Other than tobacco- and virus-related cancers, they note that most of the expected increase in cancers incidence is not currently preventable. However, many cases of cancer can be effectively treated if caught early. They say: “Breast and colorectal cancer are common, and moderately curable if treated early. In addition, for the next several decades, until the protective effects of HPV vaccination are widespread, cervical pre-cancerous changes and early cancers are eminently treatable.” Most childhood cancers are also highly curable, and their treatment is included in the DCP package.

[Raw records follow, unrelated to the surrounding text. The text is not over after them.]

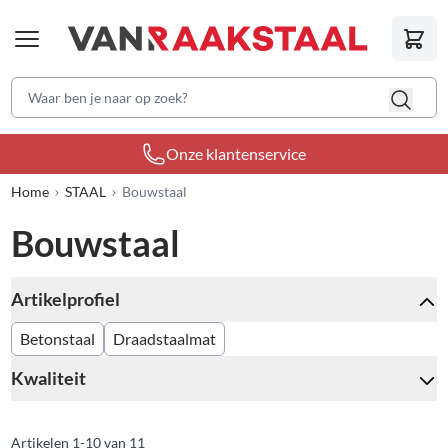
Waar ben je naar op zoek?
Onze klantenservice
Home
STAAL
Bouwstaal
Bouwstaal
Artikelprofiel
Skip to product list
filter
Betonstaal
Draadstaalmat
Kwaliteit
filter
Artikelen
1
-
10
van
11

This essential package of cost-effective and feasible interventions, which includes access to opioid-based pain medications, would, if fully implemented, require US$20 billion per year, or 3% of total public spending on health at current levels in LMICs: 2·6% in upper-middle-income and 5% in lower-middle income countries, but 13% in low-income countries. In per capita terms, this would cost $5·7, $1·7 and $1·7 extra annually per person in upper-middle-income, lower-middle income, and low-income countries, respectively.

The authors conclude:

Such increases are potentially feasible in all but the low-income countries, which would require external support. They say further that cancer interventions considered appropriate for a national cancer strategy should be available and affordable. Global initiatives for cancer control in LMICs are needed to lower the costs of key inputs for the essential package, including large-scale commodity purchases; to expand technical assistance and dissemination of skills; and to promote locally-relevant cancer research.

The analysis also makes clear that the cancer burden will continue to grow unless practical measures are begun to address it. The authors say:

Money alone will not instantly make cancer treatment and other interventions available. In many countries, the lack of trained personnel—from laboratory technicians to analyse cancer biopsies, to radiotherapy technicians to surgeons—impedes progress, and fully correcting this lack of human resources may take years or decades. Delaying a start, however, will just mean more lives lost unnecessarily to cancer.